RAA2: a perfect combination of quantitative and qualitative research methods

Article: Using Wearable Sensors and Real Time Inference to Understand Human Recall of Routine Activities

Background:

The paper addresses the issue of the inaccuracy of self-report data especially in the context of high-frequency, low-salience events (routine events). The study creates phone based situ surveys asking participants to recall their routine activities, and this data with the ground truth data obtained from wearable sensors. Based on this method they study the effect that were brought by changing the frequency of the survey to come up with the optimal ratio of survey presentation.

Methods:

The study recruited 20 participants of different professions. They ask the participants to carry both a Mobile Sensor Platform for collecting factual data and Smart Phone running MyExperience for ESM (Experience Sampling Method) survey. The study last for 8 work days. On each day, participants were asked to perform three main tasks :(1) wearing MSP from the time they started their day in the morning until 7pm (2) answering 8 questions survey throughout the day varying number of times (3) answering a survey in the evening about the surveys they had during the day. The eight questions are divided into two groups by the two activities that were measured in the study, sitting and walking. The questions for each were (1) how many times the participant performed the target activity, what were the (2) longest and (3) shortest episodes of the activity, and (4) the total time spent performing the target activity. At the end of the study, an exit interview was performed.

Main findings:

The study shows a general the error of the recall declines with increasing number of surveys. And difference in error between 1 survey and 3 is huge. By analyzing participants with in two groups, office worker and non-office workers, the study shows that office workers make significantly lower recall errors than others. And with the data collected from the evening survey, they find out that the level of annoyance grows with the number of surveys. It was also found that it’s preferable for participants to receive surveys on a fixed schedule instead of having surveys randomly pop up to them.

My thoughts:

This study is a perfect example of integrating quantitative research methods and qualitative research method together to answer the same research question.
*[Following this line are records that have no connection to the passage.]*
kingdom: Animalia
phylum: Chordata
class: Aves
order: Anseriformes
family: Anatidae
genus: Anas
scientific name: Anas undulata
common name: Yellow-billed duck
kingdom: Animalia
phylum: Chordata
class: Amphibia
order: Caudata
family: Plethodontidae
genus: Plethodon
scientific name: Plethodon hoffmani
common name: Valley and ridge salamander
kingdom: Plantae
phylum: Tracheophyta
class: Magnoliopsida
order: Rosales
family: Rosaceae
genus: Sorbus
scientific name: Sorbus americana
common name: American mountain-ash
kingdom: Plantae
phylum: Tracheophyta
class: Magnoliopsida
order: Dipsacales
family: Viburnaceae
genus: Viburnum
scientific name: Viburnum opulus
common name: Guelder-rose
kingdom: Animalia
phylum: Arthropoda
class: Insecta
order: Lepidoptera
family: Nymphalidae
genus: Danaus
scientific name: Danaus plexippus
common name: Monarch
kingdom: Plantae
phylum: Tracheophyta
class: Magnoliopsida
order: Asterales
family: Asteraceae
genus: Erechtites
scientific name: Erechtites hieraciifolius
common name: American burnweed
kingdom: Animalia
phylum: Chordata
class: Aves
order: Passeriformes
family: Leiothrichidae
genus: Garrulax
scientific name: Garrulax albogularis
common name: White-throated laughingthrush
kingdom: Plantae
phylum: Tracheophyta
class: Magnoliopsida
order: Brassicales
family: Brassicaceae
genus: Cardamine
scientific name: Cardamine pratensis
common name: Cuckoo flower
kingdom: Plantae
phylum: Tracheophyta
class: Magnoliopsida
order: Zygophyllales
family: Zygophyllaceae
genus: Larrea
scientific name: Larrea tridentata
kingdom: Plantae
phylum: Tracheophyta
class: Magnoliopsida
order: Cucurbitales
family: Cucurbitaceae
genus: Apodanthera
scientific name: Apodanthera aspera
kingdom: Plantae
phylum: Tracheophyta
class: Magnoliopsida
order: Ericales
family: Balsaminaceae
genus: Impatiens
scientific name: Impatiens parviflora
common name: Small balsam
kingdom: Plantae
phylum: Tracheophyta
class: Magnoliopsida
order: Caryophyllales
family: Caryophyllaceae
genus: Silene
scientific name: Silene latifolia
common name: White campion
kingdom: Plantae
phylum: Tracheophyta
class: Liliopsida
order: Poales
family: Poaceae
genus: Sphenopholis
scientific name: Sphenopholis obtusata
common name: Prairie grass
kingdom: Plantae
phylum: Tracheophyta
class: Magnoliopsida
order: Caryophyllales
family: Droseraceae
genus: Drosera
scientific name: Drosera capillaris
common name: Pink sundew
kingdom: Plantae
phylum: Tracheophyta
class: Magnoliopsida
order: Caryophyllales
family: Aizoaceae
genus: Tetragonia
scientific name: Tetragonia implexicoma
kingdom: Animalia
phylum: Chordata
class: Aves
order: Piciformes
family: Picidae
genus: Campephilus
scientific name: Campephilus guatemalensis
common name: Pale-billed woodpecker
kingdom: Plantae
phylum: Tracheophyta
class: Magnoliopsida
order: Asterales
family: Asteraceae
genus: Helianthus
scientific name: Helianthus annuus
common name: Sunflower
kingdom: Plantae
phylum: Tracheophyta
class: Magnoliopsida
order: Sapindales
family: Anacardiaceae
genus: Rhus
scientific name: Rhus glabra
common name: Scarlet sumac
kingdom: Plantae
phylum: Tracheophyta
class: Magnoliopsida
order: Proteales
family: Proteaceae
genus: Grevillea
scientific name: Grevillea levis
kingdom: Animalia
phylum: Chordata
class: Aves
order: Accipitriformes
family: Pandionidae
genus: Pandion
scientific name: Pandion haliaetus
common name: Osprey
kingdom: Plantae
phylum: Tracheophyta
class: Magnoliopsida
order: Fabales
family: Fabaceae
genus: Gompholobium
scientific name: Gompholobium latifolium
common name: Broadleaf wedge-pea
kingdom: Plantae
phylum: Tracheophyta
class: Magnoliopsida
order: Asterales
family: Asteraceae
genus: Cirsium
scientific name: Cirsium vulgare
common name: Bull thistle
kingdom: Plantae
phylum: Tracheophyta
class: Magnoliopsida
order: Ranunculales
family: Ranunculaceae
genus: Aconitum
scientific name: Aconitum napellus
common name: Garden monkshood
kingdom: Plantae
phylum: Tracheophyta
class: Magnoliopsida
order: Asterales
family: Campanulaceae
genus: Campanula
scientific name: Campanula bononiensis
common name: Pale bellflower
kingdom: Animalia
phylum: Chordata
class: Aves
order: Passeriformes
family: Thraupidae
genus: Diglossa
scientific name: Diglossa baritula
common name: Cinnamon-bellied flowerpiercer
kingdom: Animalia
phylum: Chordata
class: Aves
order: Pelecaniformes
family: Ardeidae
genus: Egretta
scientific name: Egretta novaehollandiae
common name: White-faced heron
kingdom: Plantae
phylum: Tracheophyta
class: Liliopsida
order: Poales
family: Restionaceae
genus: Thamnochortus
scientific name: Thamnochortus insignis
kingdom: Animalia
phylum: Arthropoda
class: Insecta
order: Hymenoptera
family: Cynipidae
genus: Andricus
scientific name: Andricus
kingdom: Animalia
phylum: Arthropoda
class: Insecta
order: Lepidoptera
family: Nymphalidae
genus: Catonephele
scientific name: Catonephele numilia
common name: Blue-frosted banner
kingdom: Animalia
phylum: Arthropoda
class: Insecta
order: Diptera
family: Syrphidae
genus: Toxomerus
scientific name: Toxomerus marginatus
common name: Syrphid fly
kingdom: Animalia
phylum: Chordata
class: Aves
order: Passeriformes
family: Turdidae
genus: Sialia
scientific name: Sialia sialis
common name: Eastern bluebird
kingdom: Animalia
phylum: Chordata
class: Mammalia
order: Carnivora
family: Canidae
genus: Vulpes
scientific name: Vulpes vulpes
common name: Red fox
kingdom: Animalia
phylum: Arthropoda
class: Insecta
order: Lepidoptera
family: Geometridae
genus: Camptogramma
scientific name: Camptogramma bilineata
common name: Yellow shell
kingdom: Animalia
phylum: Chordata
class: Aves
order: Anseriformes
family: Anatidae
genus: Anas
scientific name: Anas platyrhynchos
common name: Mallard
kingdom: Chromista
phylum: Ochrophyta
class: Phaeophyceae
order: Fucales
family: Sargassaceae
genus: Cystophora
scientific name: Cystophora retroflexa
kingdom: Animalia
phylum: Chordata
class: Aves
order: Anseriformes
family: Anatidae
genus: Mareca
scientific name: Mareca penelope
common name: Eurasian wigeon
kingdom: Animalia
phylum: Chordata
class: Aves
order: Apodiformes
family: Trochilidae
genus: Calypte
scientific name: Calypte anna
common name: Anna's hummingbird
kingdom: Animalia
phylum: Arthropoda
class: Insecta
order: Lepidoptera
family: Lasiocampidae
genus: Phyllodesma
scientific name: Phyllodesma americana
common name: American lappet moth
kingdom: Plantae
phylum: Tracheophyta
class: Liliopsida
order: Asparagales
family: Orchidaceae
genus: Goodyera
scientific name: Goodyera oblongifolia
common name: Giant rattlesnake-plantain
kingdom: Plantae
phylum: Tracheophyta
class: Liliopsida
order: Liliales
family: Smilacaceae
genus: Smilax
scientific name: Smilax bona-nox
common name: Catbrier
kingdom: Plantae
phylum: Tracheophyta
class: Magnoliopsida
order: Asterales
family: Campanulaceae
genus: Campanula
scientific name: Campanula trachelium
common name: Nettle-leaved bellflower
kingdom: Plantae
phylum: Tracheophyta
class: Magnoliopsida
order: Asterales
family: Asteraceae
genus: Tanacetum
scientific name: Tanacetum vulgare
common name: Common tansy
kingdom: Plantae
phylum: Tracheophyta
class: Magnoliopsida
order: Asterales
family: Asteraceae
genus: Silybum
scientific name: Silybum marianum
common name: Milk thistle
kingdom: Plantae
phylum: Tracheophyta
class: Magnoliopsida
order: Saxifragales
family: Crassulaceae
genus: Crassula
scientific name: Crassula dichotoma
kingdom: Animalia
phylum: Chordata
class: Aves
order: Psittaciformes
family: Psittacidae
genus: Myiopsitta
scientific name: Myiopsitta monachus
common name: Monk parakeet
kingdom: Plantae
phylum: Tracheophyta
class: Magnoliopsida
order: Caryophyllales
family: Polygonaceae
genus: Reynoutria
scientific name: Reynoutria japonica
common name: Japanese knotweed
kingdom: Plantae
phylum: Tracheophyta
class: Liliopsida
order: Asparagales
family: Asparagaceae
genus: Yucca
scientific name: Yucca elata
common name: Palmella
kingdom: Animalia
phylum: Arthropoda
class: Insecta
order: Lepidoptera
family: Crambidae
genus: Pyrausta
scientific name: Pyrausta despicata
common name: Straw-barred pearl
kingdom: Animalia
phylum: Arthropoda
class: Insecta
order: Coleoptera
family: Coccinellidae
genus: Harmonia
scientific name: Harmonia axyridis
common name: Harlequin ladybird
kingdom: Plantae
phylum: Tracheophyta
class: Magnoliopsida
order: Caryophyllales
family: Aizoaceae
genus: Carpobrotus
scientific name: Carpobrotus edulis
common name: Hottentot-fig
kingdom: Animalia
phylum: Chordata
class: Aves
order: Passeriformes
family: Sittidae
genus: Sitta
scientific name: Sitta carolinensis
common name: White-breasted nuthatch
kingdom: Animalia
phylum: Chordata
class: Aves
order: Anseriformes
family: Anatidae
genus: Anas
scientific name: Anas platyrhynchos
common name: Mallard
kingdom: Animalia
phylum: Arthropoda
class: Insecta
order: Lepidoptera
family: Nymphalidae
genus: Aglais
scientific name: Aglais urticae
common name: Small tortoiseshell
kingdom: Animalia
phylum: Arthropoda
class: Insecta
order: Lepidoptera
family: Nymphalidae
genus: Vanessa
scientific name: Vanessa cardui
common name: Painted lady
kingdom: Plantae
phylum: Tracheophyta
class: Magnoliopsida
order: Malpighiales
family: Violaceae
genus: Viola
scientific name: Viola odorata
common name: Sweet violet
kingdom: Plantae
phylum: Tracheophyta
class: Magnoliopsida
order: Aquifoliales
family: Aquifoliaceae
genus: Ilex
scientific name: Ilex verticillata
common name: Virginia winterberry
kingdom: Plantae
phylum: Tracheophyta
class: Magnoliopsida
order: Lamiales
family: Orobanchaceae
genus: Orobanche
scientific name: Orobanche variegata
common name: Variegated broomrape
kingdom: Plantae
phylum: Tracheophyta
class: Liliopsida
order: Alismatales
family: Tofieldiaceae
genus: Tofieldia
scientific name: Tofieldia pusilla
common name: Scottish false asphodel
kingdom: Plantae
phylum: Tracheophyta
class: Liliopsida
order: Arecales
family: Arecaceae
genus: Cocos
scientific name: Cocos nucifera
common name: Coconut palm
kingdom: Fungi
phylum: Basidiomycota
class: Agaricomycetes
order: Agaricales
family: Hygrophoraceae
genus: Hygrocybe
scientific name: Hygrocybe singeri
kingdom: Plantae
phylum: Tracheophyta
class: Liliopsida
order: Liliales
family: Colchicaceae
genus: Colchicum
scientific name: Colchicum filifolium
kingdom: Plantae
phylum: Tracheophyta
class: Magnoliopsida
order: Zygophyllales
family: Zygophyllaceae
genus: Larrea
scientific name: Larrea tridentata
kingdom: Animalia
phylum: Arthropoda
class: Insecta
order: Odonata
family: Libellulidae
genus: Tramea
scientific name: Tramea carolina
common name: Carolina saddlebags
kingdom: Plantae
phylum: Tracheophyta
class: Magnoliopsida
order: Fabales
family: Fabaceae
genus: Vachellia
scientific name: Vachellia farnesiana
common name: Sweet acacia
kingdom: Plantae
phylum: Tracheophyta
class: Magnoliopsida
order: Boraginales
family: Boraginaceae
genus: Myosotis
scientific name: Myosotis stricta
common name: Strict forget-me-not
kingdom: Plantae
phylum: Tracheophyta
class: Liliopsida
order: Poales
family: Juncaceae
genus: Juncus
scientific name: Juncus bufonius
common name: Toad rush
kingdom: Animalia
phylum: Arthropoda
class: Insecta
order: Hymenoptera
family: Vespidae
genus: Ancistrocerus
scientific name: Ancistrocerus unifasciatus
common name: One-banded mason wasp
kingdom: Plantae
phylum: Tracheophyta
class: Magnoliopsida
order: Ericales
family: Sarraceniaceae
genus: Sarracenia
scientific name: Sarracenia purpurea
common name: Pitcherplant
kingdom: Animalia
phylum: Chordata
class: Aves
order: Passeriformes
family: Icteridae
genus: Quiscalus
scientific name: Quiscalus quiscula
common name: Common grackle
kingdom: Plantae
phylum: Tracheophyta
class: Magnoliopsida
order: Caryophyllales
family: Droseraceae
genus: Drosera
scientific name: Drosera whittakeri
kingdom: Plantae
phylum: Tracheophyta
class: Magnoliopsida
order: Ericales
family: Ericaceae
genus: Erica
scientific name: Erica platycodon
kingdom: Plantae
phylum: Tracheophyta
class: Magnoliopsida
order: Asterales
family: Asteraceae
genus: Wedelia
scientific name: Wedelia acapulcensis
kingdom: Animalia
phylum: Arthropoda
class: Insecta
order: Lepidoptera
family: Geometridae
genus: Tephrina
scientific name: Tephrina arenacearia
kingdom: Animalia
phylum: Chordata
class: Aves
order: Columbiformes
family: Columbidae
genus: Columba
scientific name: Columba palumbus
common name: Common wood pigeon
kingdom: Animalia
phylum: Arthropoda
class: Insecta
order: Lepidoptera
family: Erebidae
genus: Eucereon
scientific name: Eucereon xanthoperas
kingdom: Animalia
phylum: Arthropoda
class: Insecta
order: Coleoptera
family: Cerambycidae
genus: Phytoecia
As was shown the study, the data collected using both research methods were consistent with each other and complementary with each other. The paper goes back and forth using both of these methods to illustrate the same points and the same finding. And together, the result seems more convincing and engaging than the ones I’ve seen only using one of them. I think this article can be a template for studies that aim to utilize both quantitative and qualitative research methods. I’ll definitely go back to this when I write UR 4.